US government policies on device encryption should be decided by the public and Congress, not companies like Apple, AT&T CEO Randall Stephenson said in an interview at the World Economic Forum being held this week in Davos, Switzerland.

"I don't think it is Silicon Valley's decision to make about whether encryption is the right thing to do," Stephenson commented to the Wall Street Journal. I understand [Apple CEO] Tim Cook's decision, but I don't think it's his decision to make."

Cook has become one of the strongest corporate backers of encryption, arguing against demands from some in the U.S. government — including FBI director James Comey — for legally-mandated backdoors. Such gaps can make it possible to retrieve important evidence against criminals and terrorists. Cook's position, however, has been that backdoors simply make it easier for hackers, criminals, and spy agencies to steal data or launch attacks.

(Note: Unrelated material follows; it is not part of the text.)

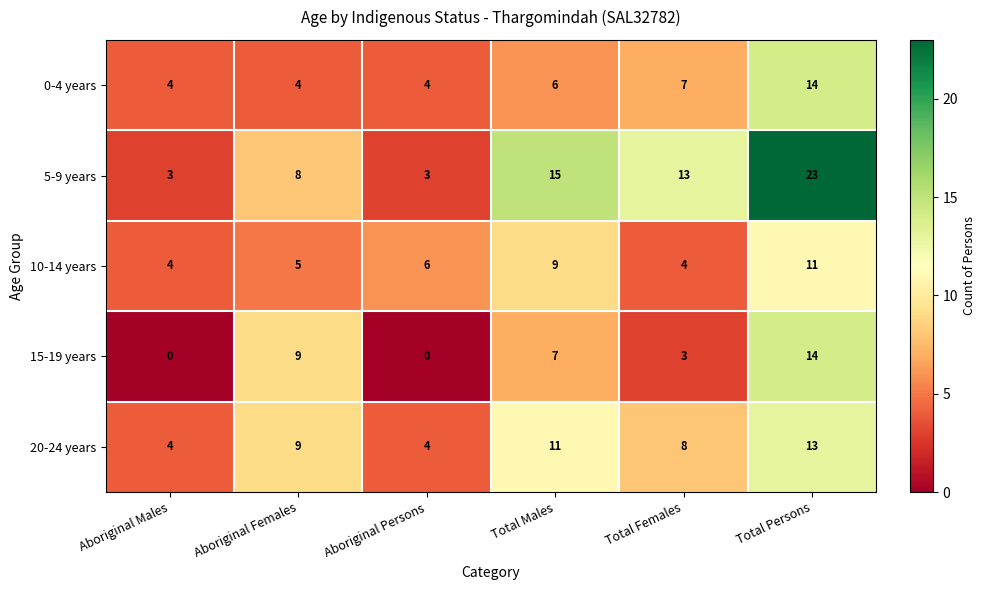

True or false: 5-9 years has a value of 23 at Total Persons.

True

Earlier this month U.S. President Barack Obama said that government agencies have a legitimate need to sometimes bypass encryption, while respecting the importance of personal privacy.

The full-disk encryption in iOS 8 and 9 is so tough that Apple claims even it can't unlock a device, with or without a warrant. Later versions of Android can be similarly locked down.

In the interview, Stephenson also protested the focus on AT&T in the privacy debate. The company was one of the first to allow the National Security Agency to tap metadata on a mass scale, cooperating closely with the organization to test and install surveillance systems, and even facilitate a court order the NSA wanted to tap Internet chatter at the United Nations in New York City.

"It is silliness to say there's some kind of conspiracy between the U.S. government and AT&T," he said, reiterating the company's claim that it only hands over information when served with a warrant or other court order.